What is the point of our sovereignty if we can’t stop perpetual fratricidal bloodletting? In any case, most Nigerian governments and opposition politicians in my lifetime have not only routinely sought America’s intervention in Nigeria’s internal affairs when it suits them, they serve as willing informants to America, leading me to once posit that the CIA doesn’t need secret agents.
In a May 20, 2017, column titled, “Xenophilia, Fake Sovereignty and Nigeria’s Slavish Politicians,” I said the following:
“Many Nigerian leaders seem to have an infantile thirst for a paternal dictatorship. The United States is that all-knowing, all-sufficient father-figure to whom they run when they have troubles. We learned from the US embassy cables that our Supreme Court judges, Central Bank governors … and governors routinely ran to the American embassy like terrified little kids when they had quarrels with each other.”
If the undermining of our sovereignty is what it would take to provide peace to everyday Nigerians, most people won’t miss it.
The urgent task, therefore, is not to litigate the purity of motives abroad or to indulge in perfunctory moralizing at home, but to force Nigerian institutions to perform.

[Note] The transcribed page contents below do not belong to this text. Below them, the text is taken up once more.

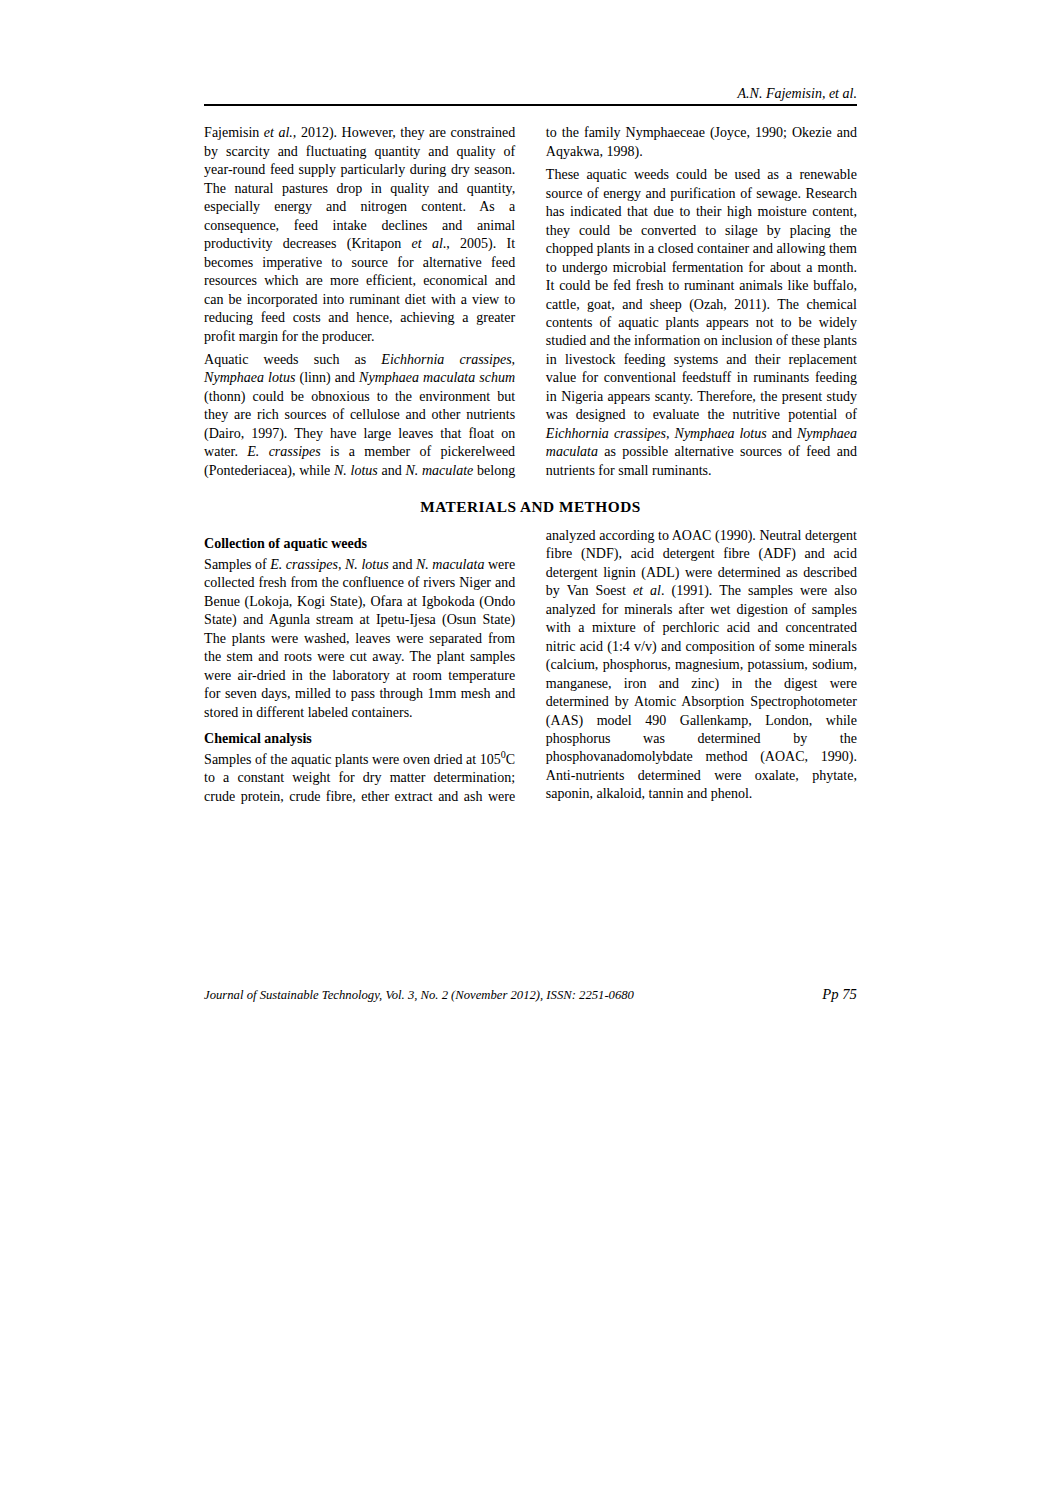A.N. Fajemisin, et al.
Fajemisin et al., 2012). However, they are constrained by scarcity and fluctuating quantity and quality of year-round feed supply particularly during dry season. The natural pastures drop in quality and quantity, especially energy and nitrogen content. As a consequence, feed intake declines and animal productivity decreases (Kritapon et al., 2005). It becomes imperative to source for alternative feed resources which are more efficient, economical and can be incorporated into ruminant diet with a view to reducing feed costs and hence, achieving a greater profit margin for the producer.
Aquatic weeds such as Eichhornia crassipes, Nymphaea lotus (linn) and Nymphaea maculata schum (thonn) could be obnoxious to the environment but they are rich sources of cellulose and other nutrients (Dairo, 1997). They have large leaves that float on water. E. crassipes is a member of pickerelweed (Pontederiacea), while N. lotus and N. maculate belong to the family Nymphaeceae (Joyce, 1990; Okezie and Aqyakwa, 1998).
These aquatic weeds could be used as a renewable source of energy and purification of sewage. Research has indicated that due to their high moisture content, they could be converted to silage by placing the chopped plants in a closed container and allowing them to undergo microbial fermentation for about a month. It could be fed fresh to ruminant animals like buffalo, cattle, goat, and sheep (Ozah, 2011). The chemical contents of aquatic plants appears not to be widely studied and the information on inclusion of these plants in livestock feeding systems and their replacement value for conventional feedstuff in ruminants feeding in Nigeria appears scanty. Therefore, the present study was designed to evaluate the nutritive potential of Eichhornia crassipes, Nymphaea lotus and Nymphaea maculata as possible alternative sources of feed and nutrients for small ruminants.
MATERIALS AND METHODS
Collection of aquatic weeds
Samples of E. crassipes, N. lotus and N. maculata were collected fresh from the confluence of rivers Niger and Benue (Lokoja, Kogi State), Ofara at Igbokoda (Ondo State) and Agunla stream at Ipetu-Ijesa (Osun State) The plants were washed, leaves were separated from the stem and roots were cut away. The plant samples were air-dried in the laboratory at room temperature for seven days, milled to pass through 1mm mesh and stored in different labeled containers.
Chemical analysis
Samples of the aquatic plants were oven dried at 1050C to a constant weight for dry matter determination; crude protein, crude fibre, ether extract and ash were analyzed according to AOAC (1990). Neutral detergent fibre (NDF), acid detergent fibre (ADF) and acid detergent lignin (ADL) were determined as described by Van Soest et al. (1991). The samples were also analyzed for minerals after wet digestion of samples with a mixture of perchloric acid and concentrated nitric acid (1:4 v/v) and composition of some minerals (calcium, phosphorus, magnesium, potassium, sodium, manganese, iron and zinc) in the digest were determined by Atomic Absorption Spectrophotometer (AAS) model 490 Gallenkamp, London, while phosphorus was determined by the phosphovanadomolybdate method (AOAC, 1990). Anti-nutrients determined were oxalate, phytate, saponin, alkaloid, tannin and phenol.
Journal of Sustainable Technology, Vol. 3, No. 2 (November 2012), ISSN: 2251-0680 Pp 75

Whether pressure comes from international actors, diasporic lobbying, or domestic outrage, it must translate into concrete reforms: a security strategy that protects civilians, accountable and professional security forces, transparent investigations of atrocities, and long-term efforts to address the economic, political, and environmental drivers of violence.
Nigerians must insist that any external attention be channeled into strengthening the state’s capacity to protect all citizens and into justice for victims, not into new forms of dependency or political theatre. Only by combining unity of purpose with institutional competence can Nigeria begin to end the killing and reclaim the dignity of its sovereignty.